2) la qualité des traitements appliqués aux ruches :
Aucun produit chimique, aucun antibiotique, aucun acaricide de synthèse ne doit être utilisé au cours des différents stades de fabrication du miel.
3) la qualité des outils et méthodes de transformation et de stockage :
L’extraction du miel se fait à froid.

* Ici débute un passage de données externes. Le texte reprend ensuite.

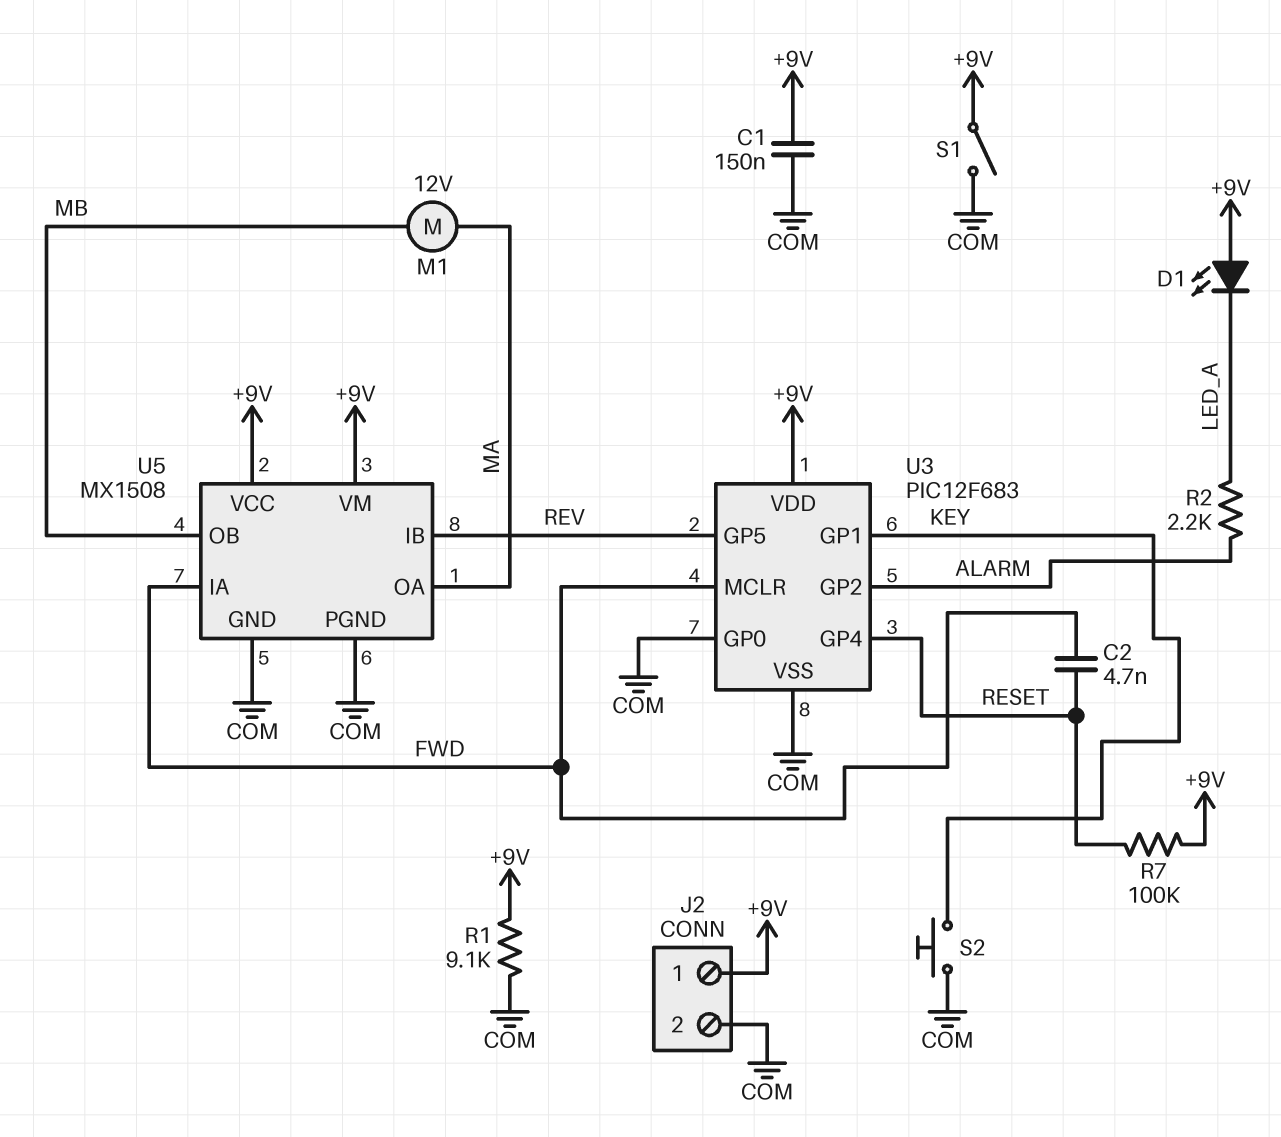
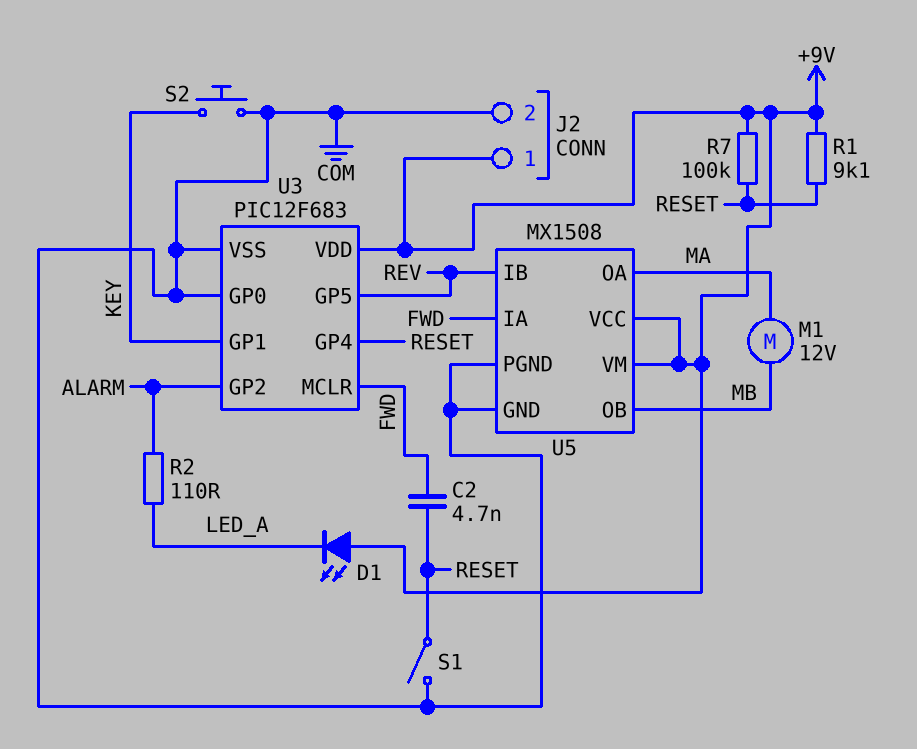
C1: 150nF (+9V, COM) -> none
R1: 9.1k (+9V, COM) -> 9.1k (+9V, RESET)
R2: 2.2k (ALARM, LED_A) -> 110 (ALARM, LED_A)
S1: switch (+9V, COM) -> switch (COM, RESET)

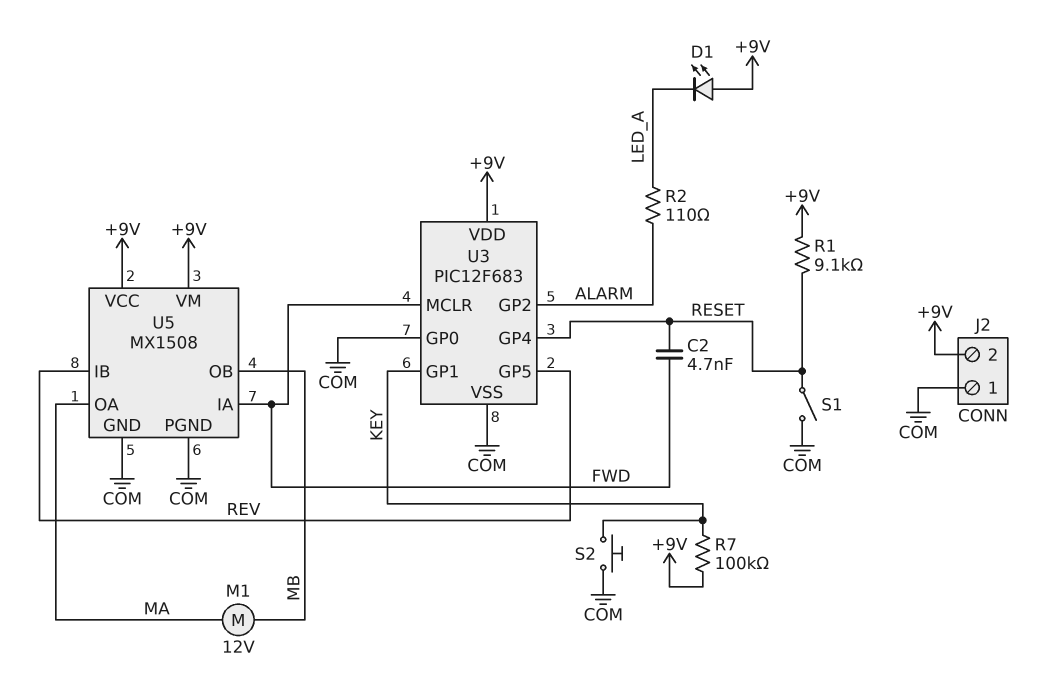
J2 pin 1: +9V -> COM
J2 pin 2: COM -> +9V
R7: 100k (+9V, RESET) -> 100k (+9V, KEY)

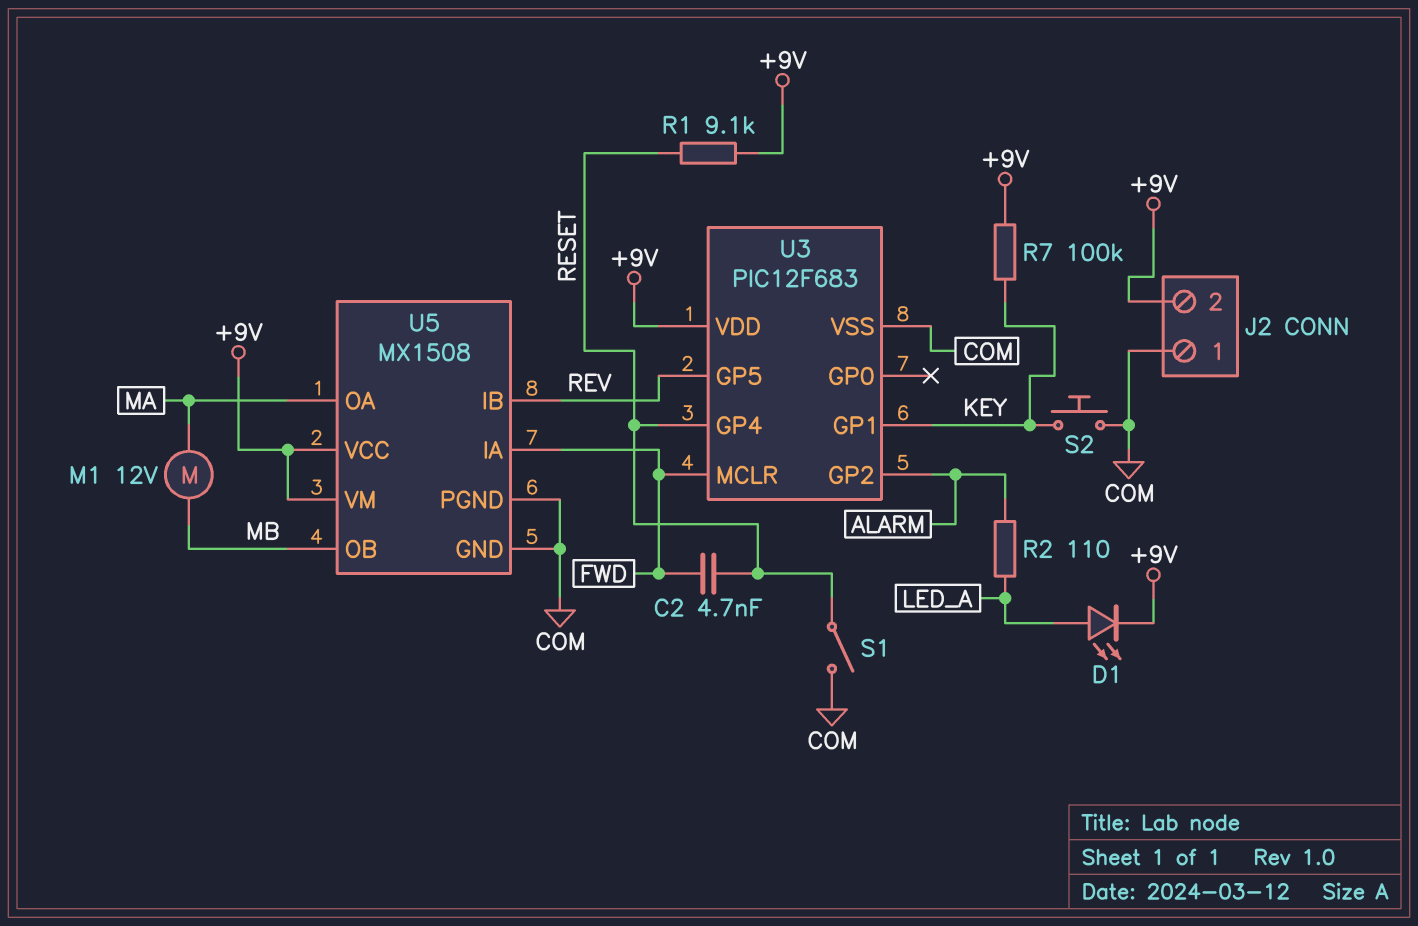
D1: LED (A +9V, K LED_A) -> LED (A LED_A, K +9V)
U3 pin GP0: COM -> none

Le miel n’est jamais chauffé, ce qui en détruirait les enzymes.

On trouvera un résumé moins succinct de la réglementation sous :
www.beekeeping.com/
et les textes réglementaires complets du 19 juillet 1999 en anglais sous :
eur-lex.europa.eu/

Le site de l’entreprise Cearapi est sous : www.cearapi.com.br/

N.B. A côté de cette description d’une entreprise créée pratiquement ex nihilo pour des objectifs bien précis et dans une stratégie longuement mûrie, avec intégration verticale et multiplication des sources, on lira avec intérêt l’article de Gilles Fert qui s’intitule “le Nicaragua et son miel bio” sur la “galerie virtuelle apicole.” A l’inverse du Brésil, et surtout du Nordeste, le Nicaragua est un pays dans lequel apiculture et méliponiculture sont anciennes et enracinées, ce qui ne veut pas dire que les choses soient plus simples pour le développement de ces activités.